Table data extractor

Question

Table data extractor

samikrc opened this issue 8 years ago · 12 comments

Hi,
Do you have code for extracting data from tables like you have for extracting data from forms? Because of the use of rowspan and colspan attributes, it gets difficult to parse a table from the raw html. Is there an easy way to do this from the in-memory rendering of the browsers?
Regards.

Answer 1 · 2016-09-17T23:56:24.000Z

Hi! Currently there is no specialized extractor for HTML tables. It would be a nice addition to have one, but does come with its challenges. For example, what data structure did you have in mind? As you mentioned in your example, the ability of cells to cover an arbitrary number of rows and columns can make the organization rather messy...

Answer 2 · 2016-09-18T06:32:28.000Z

I have something in mind - let me see if I can open a pull request in a few weeks. If I do end up coding something, where do you think it would show up in the codebase? In scalascraper/scraper/HtmlExtractor.scala?

Answer 3 · 2016-09-18T21:21:56.000Z

Yeah, I would expect it to be a new extractor in ContentExtractors. Looking forward to your pull request then!

Answer 4 · 2017-05-15T13:01:41.000Z

hi, any update with this ?

Answer 5 · 2017-05-15T13:16:19.000Z

I worked on this a bit, but was unable to directly extend the library to include this feature (mostly because of my level of Scala skills). What I have is a standalone piece of code which does this. I can publish that code, and you can either use it as is, or try integrating this code in the library. Let me know if there is any interest. Thanks.

…

On 15-May-17 6:31 PM, Trinadh Gupta wrote: hi, any update with this ? — You are receiving this because you authored the thread. Reply to this email directly, view it on GitHub <#30 (comment)>, or mute the thread <https://github.com/notifications/unsubscribe-auth/ACDd2We2gAN7iK57U1N41iFYPHERxfy0ks5r6Ey2gaJpZM4J9hAR>.

Answer 6 · 2017-05-15T13:35:32.000Z

Hello samikrc ,
Thanks a lot for quick response and yes, I would be happy to check it, please do publish.

Answer 7 · 2017-05-15T22:28:54.000Z

It would be awesome if you shared your approach here, even if there was no interest now (which it seems there is), it would be a good resource for anyone dealing with this issue :) If the algorithm and data structure you chose to parse the table is general enough, I can surely help you implementing it in scala-scraper.

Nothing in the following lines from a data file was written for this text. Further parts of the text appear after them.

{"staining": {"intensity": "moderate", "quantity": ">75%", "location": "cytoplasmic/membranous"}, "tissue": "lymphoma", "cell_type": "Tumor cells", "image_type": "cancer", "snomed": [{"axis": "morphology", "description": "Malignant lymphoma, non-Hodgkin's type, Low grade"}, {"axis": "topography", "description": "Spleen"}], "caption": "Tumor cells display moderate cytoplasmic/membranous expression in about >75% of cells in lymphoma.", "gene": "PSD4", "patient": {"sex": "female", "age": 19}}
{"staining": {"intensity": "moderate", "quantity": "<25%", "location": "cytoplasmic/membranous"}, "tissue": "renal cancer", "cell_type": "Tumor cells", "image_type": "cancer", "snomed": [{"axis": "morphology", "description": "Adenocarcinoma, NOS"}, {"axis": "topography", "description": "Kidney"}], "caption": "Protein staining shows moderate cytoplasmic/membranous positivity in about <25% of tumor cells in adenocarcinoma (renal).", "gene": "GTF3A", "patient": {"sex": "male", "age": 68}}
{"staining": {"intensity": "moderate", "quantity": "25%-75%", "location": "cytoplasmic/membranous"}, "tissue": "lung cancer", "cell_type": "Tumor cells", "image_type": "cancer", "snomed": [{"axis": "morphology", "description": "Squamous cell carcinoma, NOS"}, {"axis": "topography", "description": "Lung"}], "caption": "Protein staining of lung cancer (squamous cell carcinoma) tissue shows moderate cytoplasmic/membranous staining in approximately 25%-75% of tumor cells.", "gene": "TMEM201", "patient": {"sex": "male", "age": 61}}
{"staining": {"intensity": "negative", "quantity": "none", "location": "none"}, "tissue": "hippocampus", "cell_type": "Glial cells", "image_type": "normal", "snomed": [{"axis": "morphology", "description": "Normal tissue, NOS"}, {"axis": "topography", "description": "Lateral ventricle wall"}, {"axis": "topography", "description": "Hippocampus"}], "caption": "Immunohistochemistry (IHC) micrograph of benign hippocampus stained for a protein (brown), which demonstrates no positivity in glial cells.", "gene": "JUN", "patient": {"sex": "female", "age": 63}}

Answer 8 · 2017-05-19T05:52:18.000Z

Guys,

Sorry for the delay. Attaching two files, one containing the source code and the other containing some test code. Note that the test code is not automated - just some prints for manually checking if things look OK.

@ruippeixotog Saw your other email about the exciting features in the next version, including the "Content Extractors". This is probably too late to get included in that, but that is probably where this stuff can be integrated.

Ready to answer questions :-)

Thanks.
-Samik

TableExtractor.scala.txt
TableExtractorTester.scala.txt

Answer 9 · 2017-05-19T05:56:46.000Z

Also note that some of the methods are just stubs, but are easy to implement. Important methods are already implemented.

Answer 10 · 2017-08-26T06:21:35.000Z

Hi, any update on this? Did the code get used somewhere?

Answer 11 · 2017-08-26T18:24:11.000Z

Hi @samikrc, I ended up not using it anywhere for now - mostly due to my lack of time lately. I took a look at your code before and it seemed like a good implementation, it just needs to be converted to a more idiomatic extractor, like the regex extractors. I'll try to work on it in the next two weeks :)

Answer 12 · 2017-09-17T23:43:53.000Z

I have just added a new table content extractor to scala-scraper (e7d3fe6). I ended up writing the extractor from scratch, as it seemed easier for me to integrate it with the style of the other extractors this way.

Closing this now. If you find any bug with the implementation feel free to open another issue!